Doors along the way were blown open. At least one car fired upon burst into flames. Troops detonated numerous improvised explosive devices.
But the real threat remained insurgents who kept a low profile, but almost certainly have not disappeared. On foot with the LAR's Raider platoon, this correspondent saw the corpses of only three insurgents, one of whom had a long beard and a harness full of magazine clips, indicating that he was an Islamic fighter, possibly foreign.
He and another had died just hours before, in a U.S. mortar attack that landed at what appeared to be the gate of their house.
The Raider Scouts yesterday claimed at least one kill. Sgt. Kevin Boyd, of Pittsburgh, led the firing on an armed man who popped up on a balcony.
Everywhere there was danger.
In one example, 1st Lt. Paul Webber, an LAR platoon commander, was sitting in his vehicle turret yesterday, when a cleanshaven man wearing a white T-shirt and black sweatpants stepped out of the bushes 25 yards away and hunkered down to fire an RPG at the vehicle.
Even as Webber fired, wounding the man in the leg, the attacker launched the rocket. "I felt the heat," Webber said. "He missed by just a few meters."
While the 1/3 Marines infantry moved quickly, they endured a rain-soaked, dangerous 13-hour ordeal getting into Fallujah.
"No plan survives the line of departure," said Capt. Cameron Albin, the LAR deputy commander from Austin, Texas.
Indeed, the breach plan did not. The 1/3 Marines were supposed to blow a path across train tracks, but they were well-built and didn't break the first time. Then an armored bulldozer got stuck in the breach, even as Marines began to target nearby houses, lighting up the night sky with artillery blasts and air strikes.
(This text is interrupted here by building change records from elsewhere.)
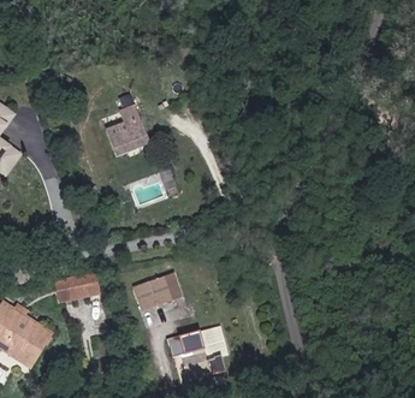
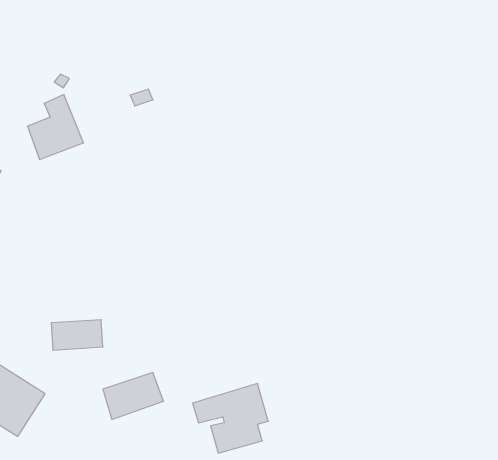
building: [105,105,149,156] -> [27,94,84,160]
building: [134,273,182,310] -> [103,372,164,419]

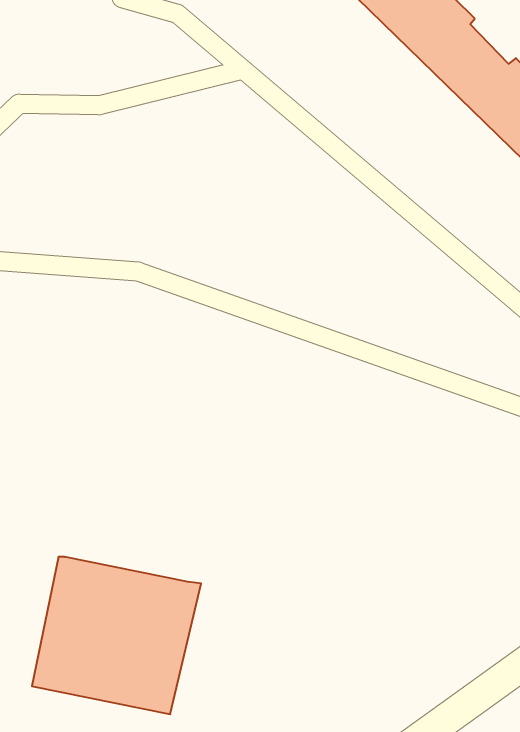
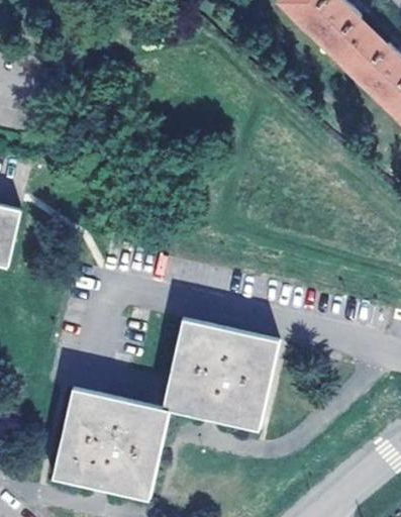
building: none -> [164,318,280,427]

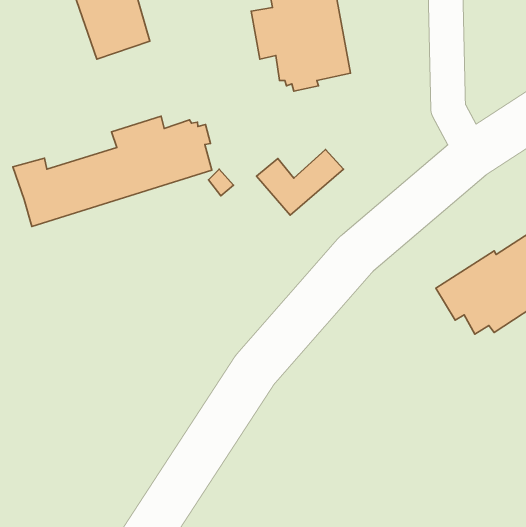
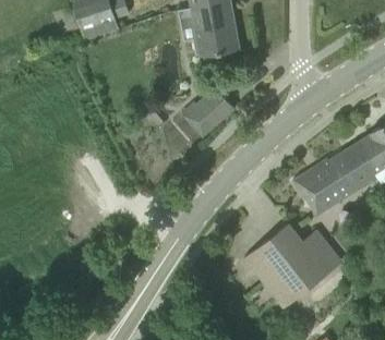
building: [13,116,212,226] -> none
building: none -> [245,222,342,307]

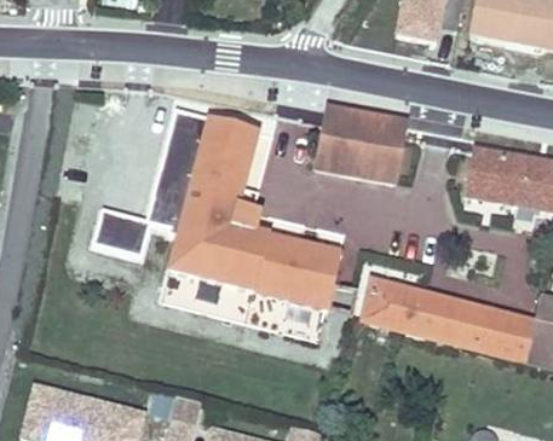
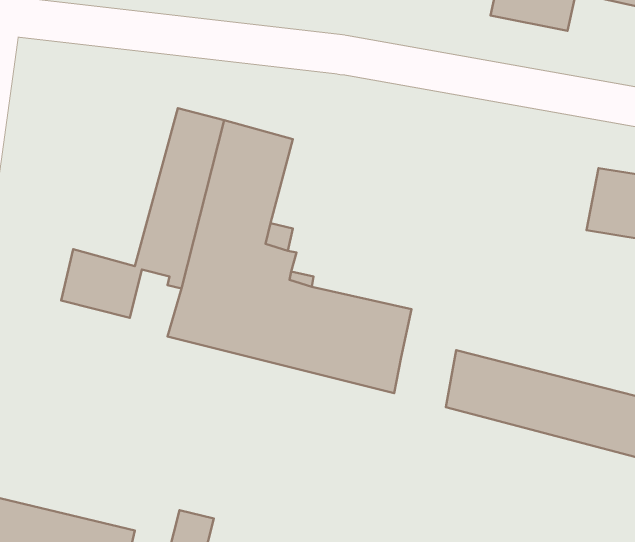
building: [318,111,407,181] -> none

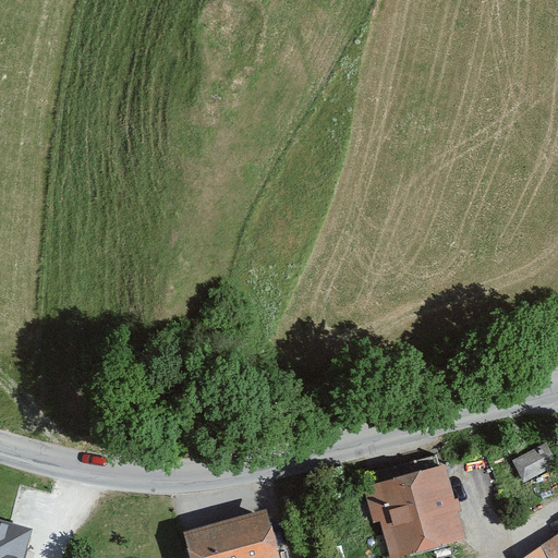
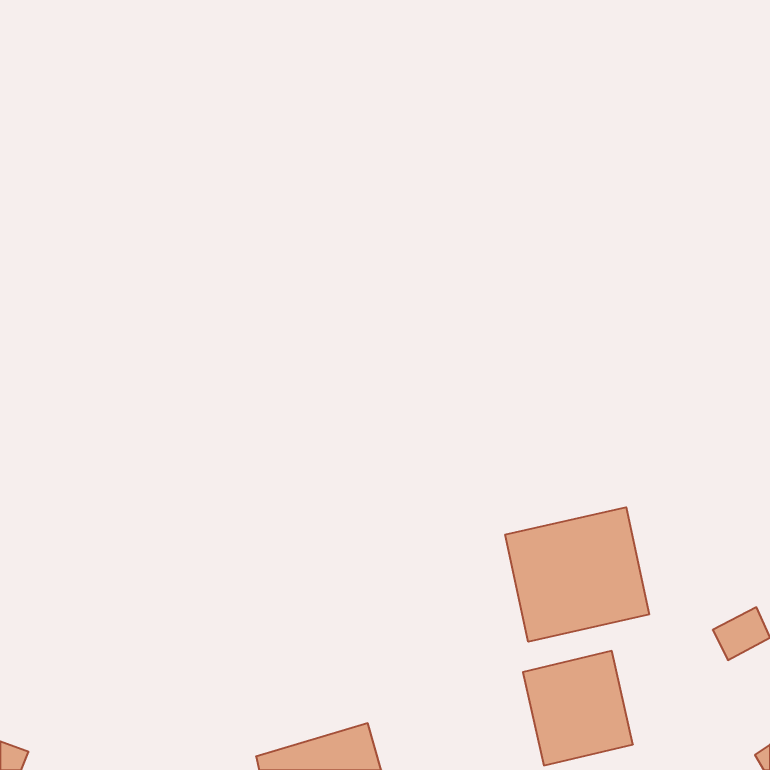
building: none -> [505,507,649,642]

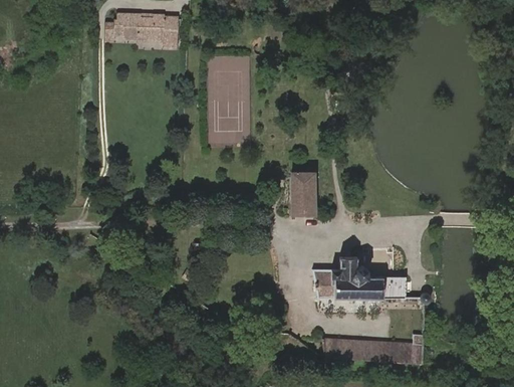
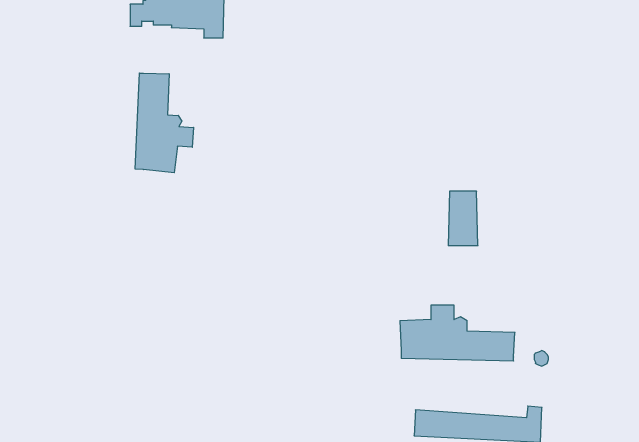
building: none -> [135,73,194,173]
building: [291,175,314,217] -> [448,191,478,246]

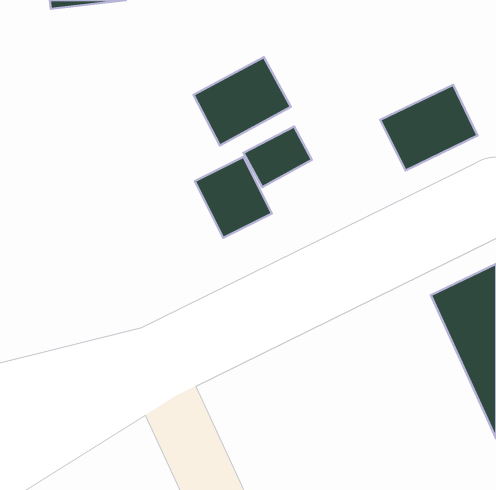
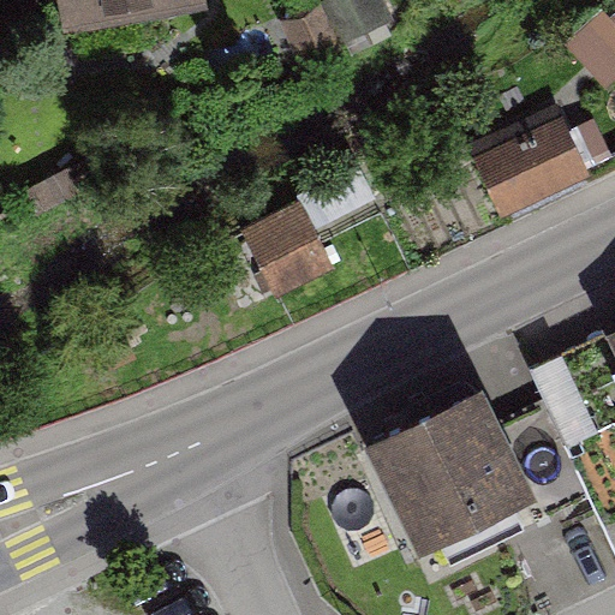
building: [193,57,291,145] -> none
building: none -> [369,393,533,551]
With no radio and ill-functioning night-vision goggles, the backup bulldozer's driver couldn't find the breach. The Raider Scouts were tasked to find the bulldozer and guide it to the breach. Twice they had to dismount, under heavy fire, and climb on to the bulldozer.
"He finally stopped when I flashed him in the eyes 20 times," says Lance Cpl. Jason Canellis, from Vandera, Texas, who raced to the bulldozer under a pounding attack. "He had no idea where to go."
The delay meant that several vehicles came together near the breach point. Insurgents took advantage, launching three mortar rounds, wounding four as they struck two tanks and an armored troop carrier just 40 yards from the Raider Scouts.
The scouts dropped below the rim of their vehicles, and one whooped with excitement and joined the firefight.
"That machine gun was quick; those bullets were coming in fast," said Cpl. Christopher DeBlanc, of Spotsylvania, Va.
"They were a lot more accurate than they were the last time we were here," said Lance Cpl. Matt McClellan, of Clayton, N.J., about the unit's first tour in Iraq to topple Saddam Hussein.